Equiangular right triangles are similar.

Proof

Let $ABC$ be an arbitrary right triangle with $\angle ABC$ a right angle.

Construct a straight line from $A$ parallel to $BC$.

In the words of Euclid:

Through a given point to draw a straight line parallel to a given straight line.

(The Elements: Book $\text{I}$: Proposition $31$)

Construct a second straight line from $C$ parallel to $AB$, meeting the first straight line at $D$.

By Quadrilateral is Parallelogram iff Both Pairs of Opposite Sides are Equal or Parallel:

$\Box ABCD$ is a parallelogram.

By definition of rectangle, and from Rectangle is Parallelogram:

$\Box ABCD$ is a rectangle.

By construction, $AC$ is a diameter of $\Box ABCD$.

Let $H$ be an arbitrary point on $AC$.

Constuct $EHF$ parallel to $BC$ intersecting $AB$ at $F$ and $CD$ at $H$.

Constuct $DGI$ parallel to $AB$ intersecting $AD$ at $G$ and $BC$ at $I$.

Hence by construction $EHF$ and $DGI$ are both parallel to the sides of $\Box ABCD$.

By Triangle Side-Side-Side Congruence:

$\triangle ABC \cong \triangle ADC$

so:

$\angle BAC = \angle DCA$

$\angle DAC = \angle ACB$

By Parallelism implies Equal Corresponding Angles:

$\angle AHF = \angle ACB$

Because the diameter of each is shared, by Triangle Angle-Side-Angle Congruence:

$\triangle AFH \cong \triangle AGH$

$\triangle HIC \cong \triangle HEC$

For the same reasons and also by construction:

$\triangle ABC \cong \triangle ADC$

By definition of congruence, $\Box ABCD$ is composed of two parts of equal area:

$\map \AA {\triangle AFH} + \map \AA {\Box FBIH} + \map \AA {\triangle HIC}$

$\map \AA {\triangle AGH} + \map \AA {\Box GHED} + \map \AA {\triangle HEC}$

By subtraction, we obtain:

$\map \AA {\Box FBIH} = \map \AA {\Box GHED}$

From Area of Rectangle:

$FH \cdot HI = GH \cdot HE$

Rearranging:

$\dfrac {FH} {GH} = \dfrac {HE} {HI}$

Thus, corresponding sides within each right triangle have equal ratios.
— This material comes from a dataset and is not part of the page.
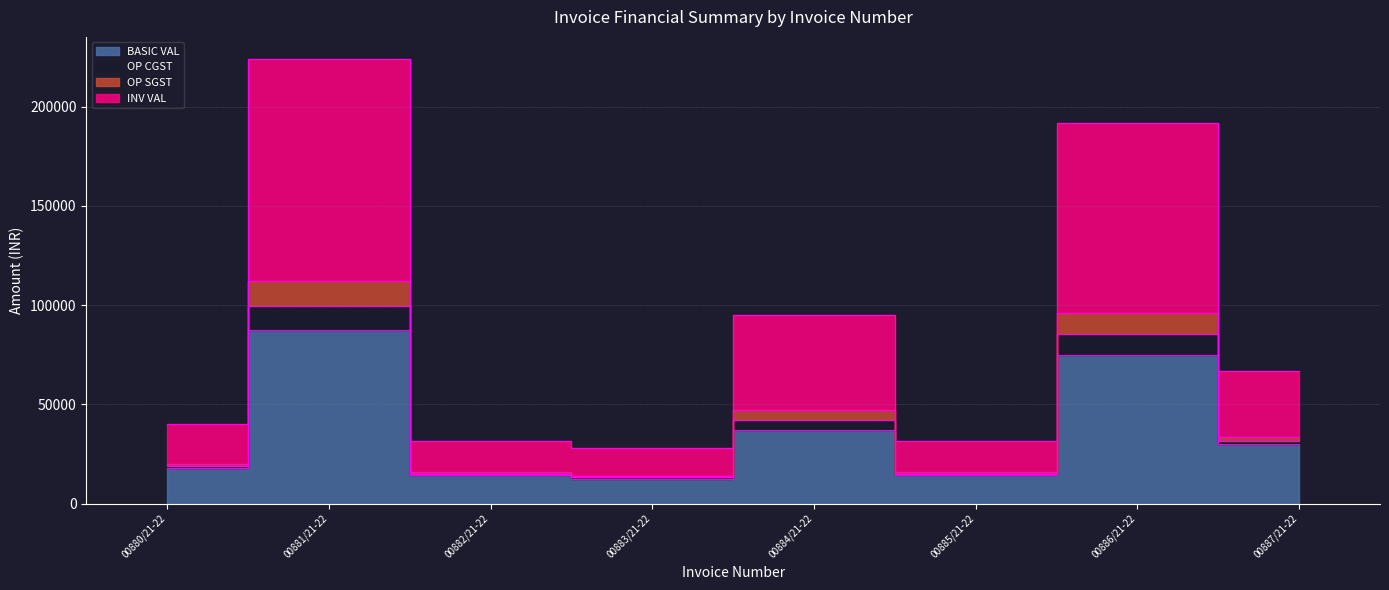

How many lines are shown in the chart?

4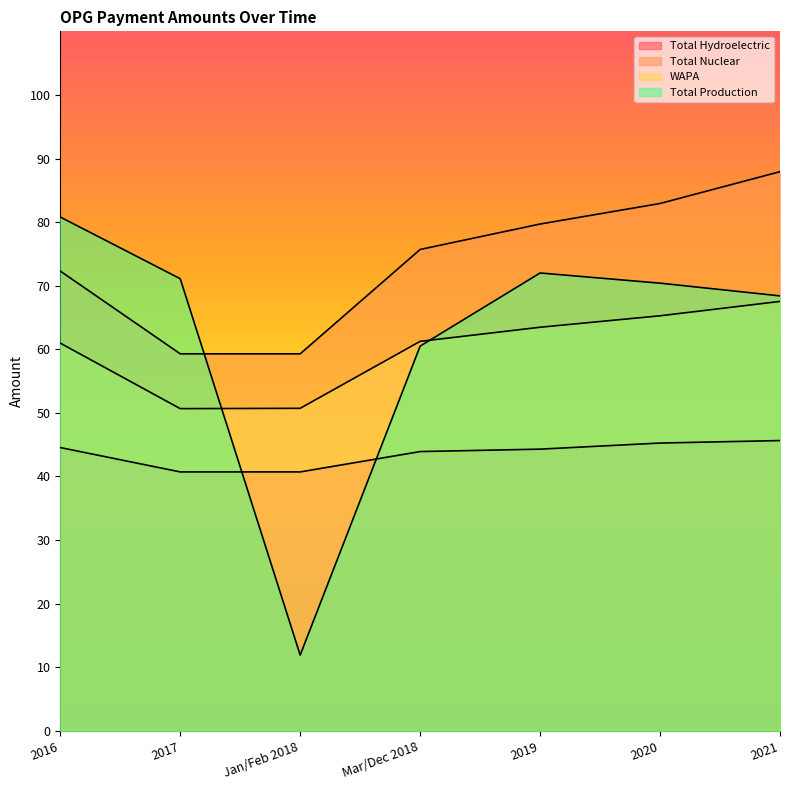

The value of Total Hydroelectric at 2021 is 45.6. True or false?

True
and also corresponding sides compared between two right triangle have equal ratios:

$\dfrac {FH} {HE} = \dfrac {GH} {HI}$

We can extend this result to the hypotenuse:

In the above diagram, the altitude of $\triangle ABC$ is $CD$.
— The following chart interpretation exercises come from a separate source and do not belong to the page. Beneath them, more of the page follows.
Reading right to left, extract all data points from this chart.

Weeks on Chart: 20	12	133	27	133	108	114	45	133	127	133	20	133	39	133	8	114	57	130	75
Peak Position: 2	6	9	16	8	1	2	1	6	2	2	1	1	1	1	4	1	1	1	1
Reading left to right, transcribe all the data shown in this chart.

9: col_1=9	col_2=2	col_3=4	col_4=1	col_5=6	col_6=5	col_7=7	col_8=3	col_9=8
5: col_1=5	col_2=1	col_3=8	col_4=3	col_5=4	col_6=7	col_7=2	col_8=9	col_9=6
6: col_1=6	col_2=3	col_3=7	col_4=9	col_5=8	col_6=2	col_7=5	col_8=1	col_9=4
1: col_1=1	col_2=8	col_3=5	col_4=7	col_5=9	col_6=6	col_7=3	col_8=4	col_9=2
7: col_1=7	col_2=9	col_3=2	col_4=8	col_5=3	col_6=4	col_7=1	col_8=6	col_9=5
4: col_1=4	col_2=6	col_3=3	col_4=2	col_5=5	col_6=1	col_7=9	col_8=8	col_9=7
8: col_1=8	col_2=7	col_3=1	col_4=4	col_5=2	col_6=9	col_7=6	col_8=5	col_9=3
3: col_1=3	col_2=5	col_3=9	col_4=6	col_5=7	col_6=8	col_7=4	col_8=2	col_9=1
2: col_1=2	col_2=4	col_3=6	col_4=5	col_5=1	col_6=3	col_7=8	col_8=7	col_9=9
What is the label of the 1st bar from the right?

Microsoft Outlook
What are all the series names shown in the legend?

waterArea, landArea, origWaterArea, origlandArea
By Perpendicular in Right-Angled Triangle makes two Similar Triangles:

$\triangle ADC \sim \triangle CDB$

By what we have shown above:

$\dfrac {AC} {BC} = \dfrac {AD} {CD} = \dfrac {CD} {BD}$

Rearranging:

$\dfrac {BC} {CD} = \dfrac {AC} {AD}$

which yields the result.

$\blacksquare$